Although the C-suite might overlook automation projects, analysts and project managers often have repetitive processes ripe for automation. The question remains: should they be automated?
Chapter 2: Data Product Projects
Once your team has honed its skills in analytics and automation, you can contemplate the development of a data product. However, you must first have a solid understanding of your analysis processes and a foundational automated data infrastructure to build upon.
Data products can take various forms, including:
- Processed datasets that categorize inputs using natural language processing.
- Dashboards that provide insights.
- API endpoints for managing dynamic pricing.
While some companies develop these products internally, many turn to external solutions due to constraints in time, budget, or expertise. Data products can significantly boost revenue; in fact, some organizations focus exclusively on creating them.
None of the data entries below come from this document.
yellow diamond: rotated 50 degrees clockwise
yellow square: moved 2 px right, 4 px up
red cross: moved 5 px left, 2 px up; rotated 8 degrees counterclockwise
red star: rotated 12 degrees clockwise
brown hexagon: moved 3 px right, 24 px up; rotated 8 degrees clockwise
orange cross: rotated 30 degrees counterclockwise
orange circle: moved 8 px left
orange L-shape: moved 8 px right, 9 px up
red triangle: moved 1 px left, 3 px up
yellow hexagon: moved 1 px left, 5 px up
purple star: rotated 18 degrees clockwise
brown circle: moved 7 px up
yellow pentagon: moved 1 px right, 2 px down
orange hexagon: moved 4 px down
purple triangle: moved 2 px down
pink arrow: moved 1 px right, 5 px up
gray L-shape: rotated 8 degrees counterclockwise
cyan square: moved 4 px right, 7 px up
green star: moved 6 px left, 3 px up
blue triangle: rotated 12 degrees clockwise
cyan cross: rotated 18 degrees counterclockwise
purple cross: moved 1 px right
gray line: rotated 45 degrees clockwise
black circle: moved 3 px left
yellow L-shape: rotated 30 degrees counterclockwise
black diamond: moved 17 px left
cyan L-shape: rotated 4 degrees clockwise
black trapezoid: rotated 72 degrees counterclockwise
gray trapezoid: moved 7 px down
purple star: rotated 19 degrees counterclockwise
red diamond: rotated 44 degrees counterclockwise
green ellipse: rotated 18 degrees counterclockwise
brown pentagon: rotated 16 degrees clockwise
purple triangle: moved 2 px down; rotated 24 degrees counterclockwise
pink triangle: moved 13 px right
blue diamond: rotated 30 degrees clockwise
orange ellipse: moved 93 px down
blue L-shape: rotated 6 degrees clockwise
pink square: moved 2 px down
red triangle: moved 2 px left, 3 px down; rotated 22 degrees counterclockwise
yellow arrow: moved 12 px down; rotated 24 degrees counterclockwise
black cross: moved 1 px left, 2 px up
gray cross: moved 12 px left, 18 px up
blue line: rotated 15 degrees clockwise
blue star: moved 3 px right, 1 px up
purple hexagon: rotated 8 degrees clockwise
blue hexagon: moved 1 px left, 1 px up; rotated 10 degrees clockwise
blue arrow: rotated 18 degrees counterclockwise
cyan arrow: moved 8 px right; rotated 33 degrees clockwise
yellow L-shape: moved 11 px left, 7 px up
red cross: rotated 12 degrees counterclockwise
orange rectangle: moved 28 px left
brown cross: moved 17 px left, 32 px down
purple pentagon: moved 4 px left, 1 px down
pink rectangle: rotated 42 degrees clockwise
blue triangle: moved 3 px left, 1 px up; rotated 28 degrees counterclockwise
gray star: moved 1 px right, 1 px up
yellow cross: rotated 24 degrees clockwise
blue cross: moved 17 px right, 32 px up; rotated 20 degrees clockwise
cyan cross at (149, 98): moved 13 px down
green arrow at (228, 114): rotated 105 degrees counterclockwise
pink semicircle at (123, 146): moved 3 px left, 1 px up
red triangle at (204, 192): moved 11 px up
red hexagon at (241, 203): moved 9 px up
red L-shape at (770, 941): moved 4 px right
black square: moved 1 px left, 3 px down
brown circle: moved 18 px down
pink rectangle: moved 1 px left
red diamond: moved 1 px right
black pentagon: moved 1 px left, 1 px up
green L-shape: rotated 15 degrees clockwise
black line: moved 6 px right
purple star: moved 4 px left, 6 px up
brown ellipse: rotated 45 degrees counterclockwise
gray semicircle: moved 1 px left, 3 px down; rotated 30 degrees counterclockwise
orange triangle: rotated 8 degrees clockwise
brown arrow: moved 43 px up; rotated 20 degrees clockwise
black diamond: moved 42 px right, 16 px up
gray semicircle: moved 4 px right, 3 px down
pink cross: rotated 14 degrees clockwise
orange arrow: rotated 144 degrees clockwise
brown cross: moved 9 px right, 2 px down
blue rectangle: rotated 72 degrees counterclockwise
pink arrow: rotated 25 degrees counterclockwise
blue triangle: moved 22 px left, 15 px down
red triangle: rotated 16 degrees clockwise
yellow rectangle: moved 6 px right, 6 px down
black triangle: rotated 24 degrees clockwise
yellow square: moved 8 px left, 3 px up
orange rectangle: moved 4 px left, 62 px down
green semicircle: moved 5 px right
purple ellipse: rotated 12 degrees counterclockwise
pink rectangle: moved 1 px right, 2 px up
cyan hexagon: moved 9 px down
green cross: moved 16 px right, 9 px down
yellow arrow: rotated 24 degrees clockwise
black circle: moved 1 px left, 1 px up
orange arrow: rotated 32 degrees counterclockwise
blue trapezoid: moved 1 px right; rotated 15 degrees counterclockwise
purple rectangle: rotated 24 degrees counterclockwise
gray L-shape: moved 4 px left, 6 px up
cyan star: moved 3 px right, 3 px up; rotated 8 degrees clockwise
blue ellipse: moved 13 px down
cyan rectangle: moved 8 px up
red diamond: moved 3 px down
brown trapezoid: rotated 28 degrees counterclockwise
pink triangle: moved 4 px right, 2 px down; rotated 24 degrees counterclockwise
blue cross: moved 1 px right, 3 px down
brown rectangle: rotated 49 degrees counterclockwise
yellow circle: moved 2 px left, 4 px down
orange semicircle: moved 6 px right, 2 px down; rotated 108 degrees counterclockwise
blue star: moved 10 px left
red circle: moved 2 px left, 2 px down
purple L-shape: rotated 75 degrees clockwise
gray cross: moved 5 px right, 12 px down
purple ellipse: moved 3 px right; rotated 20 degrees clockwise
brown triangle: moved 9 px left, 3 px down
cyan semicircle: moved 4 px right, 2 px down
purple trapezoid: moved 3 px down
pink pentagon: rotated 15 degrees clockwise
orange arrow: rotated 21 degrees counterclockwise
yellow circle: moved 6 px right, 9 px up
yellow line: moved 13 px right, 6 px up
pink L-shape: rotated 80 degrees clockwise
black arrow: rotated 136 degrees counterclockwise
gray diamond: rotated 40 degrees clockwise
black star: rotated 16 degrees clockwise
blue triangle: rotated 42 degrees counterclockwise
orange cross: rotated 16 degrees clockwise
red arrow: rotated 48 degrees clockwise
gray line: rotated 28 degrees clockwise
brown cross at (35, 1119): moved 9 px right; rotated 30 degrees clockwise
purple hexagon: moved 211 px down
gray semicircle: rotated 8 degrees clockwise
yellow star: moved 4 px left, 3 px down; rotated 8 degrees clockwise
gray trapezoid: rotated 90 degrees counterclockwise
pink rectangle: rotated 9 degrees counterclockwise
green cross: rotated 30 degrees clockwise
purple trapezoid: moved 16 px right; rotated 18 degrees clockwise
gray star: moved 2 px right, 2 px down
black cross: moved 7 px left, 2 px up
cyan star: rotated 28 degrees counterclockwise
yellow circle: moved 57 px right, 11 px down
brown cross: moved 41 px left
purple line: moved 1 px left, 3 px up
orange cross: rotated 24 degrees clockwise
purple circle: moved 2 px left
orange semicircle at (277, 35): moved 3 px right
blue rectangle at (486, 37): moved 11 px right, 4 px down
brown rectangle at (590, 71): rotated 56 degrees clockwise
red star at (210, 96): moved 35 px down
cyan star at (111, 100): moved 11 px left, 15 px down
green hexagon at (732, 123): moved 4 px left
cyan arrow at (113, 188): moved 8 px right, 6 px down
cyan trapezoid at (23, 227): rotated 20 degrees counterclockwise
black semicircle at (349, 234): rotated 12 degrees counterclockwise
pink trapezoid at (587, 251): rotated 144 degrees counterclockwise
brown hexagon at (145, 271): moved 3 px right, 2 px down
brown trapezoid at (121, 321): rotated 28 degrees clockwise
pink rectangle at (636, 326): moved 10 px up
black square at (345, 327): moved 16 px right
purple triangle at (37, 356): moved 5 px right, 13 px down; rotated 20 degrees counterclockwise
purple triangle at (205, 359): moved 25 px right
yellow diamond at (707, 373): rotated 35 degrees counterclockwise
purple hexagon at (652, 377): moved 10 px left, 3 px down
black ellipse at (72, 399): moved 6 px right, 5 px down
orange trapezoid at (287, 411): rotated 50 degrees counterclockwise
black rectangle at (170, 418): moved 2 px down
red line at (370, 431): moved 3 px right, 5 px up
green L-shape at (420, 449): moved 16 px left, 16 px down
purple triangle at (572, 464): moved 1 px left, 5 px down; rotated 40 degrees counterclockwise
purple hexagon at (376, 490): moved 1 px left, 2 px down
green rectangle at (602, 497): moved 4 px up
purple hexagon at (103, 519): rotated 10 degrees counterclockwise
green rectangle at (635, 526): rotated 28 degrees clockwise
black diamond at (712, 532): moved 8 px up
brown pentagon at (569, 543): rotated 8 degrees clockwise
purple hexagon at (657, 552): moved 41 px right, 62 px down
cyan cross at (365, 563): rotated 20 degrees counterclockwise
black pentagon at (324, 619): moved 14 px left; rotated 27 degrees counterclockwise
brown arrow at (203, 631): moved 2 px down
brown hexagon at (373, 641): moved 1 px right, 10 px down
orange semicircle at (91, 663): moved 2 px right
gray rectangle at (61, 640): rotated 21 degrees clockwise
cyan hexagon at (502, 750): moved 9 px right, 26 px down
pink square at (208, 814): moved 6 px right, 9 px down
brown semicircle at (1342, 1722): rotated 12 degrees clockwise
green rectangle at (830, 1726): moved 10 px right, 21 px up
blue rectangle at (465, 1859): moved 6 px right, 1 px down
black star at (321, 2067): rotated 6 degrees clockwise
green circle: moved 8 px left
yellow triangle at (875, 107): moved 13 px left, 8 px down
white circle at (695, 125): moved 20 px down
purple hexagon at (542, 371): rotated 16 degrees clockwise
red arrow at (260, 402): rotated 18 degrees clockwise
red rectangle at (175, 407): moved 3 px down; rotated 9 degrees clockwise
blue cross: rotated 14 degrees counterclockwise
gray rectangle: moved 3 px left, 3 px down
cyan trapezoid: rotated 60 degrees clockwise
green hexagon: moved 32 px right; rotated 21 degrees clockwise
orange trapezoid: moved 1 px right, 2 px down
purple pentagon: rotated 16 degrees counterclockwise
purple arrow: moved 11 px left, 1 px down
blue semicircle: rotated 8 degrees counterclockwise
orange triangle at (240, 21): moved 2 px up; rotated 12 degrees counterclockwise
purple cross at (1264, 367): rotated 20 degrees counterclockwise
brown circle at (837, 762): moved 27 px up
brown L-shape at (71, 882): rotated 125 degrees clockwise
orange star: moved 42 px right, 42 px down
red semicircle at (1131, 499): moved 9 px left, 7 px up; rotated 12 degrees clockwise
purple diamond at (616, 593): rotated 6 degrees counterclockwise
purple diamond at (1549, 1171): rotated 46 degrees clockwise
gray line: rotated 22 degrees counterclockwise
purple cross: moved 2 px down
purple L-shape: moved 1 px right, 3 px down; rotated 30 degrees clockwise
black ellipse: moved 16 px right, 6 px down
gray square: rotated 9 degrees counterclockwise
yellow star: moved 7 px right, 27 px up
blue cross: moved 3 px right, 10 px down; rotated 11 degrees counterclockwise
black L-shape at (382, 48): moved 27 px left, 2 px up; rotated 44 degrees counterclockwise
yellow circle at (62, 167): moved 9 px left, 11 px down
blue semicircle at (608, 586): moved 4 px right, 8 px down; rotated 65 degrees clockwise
To construct a data product, the process typically involves ingesting data, mapping it for consistency, and applying business logic to deliver outputs in the form of dashboards, models, or APIs.
Data products are particularly rewarding to develop, as they often demonstrate a clear return on investment.
The first video titled "Get NOTICED in Data Science!!! (3 types of GREAT projects)" offers insights into how to stand out in the data science field through impactful projects.
The second video, "5 Projects for a Data Analyst Job | All Materials Included," provides a comprehensive overview of projects that can enhance your portfolio as a data analyst.
Where to Begin?
Choosing the right projects as the head of data analytics is critical for achieving success in your role. It’s easy to become sidetracked by technical questions like tool selection or programming languages. However, C-suite executives primarily seek results.
While it’s important to establish standards, if you find yourself months into a project without delivering any tangible outcomes, you may encounter frustration from leadership.
To prevent this, focus on building a foundational data stack, addressing key questions, and continually refining your processes.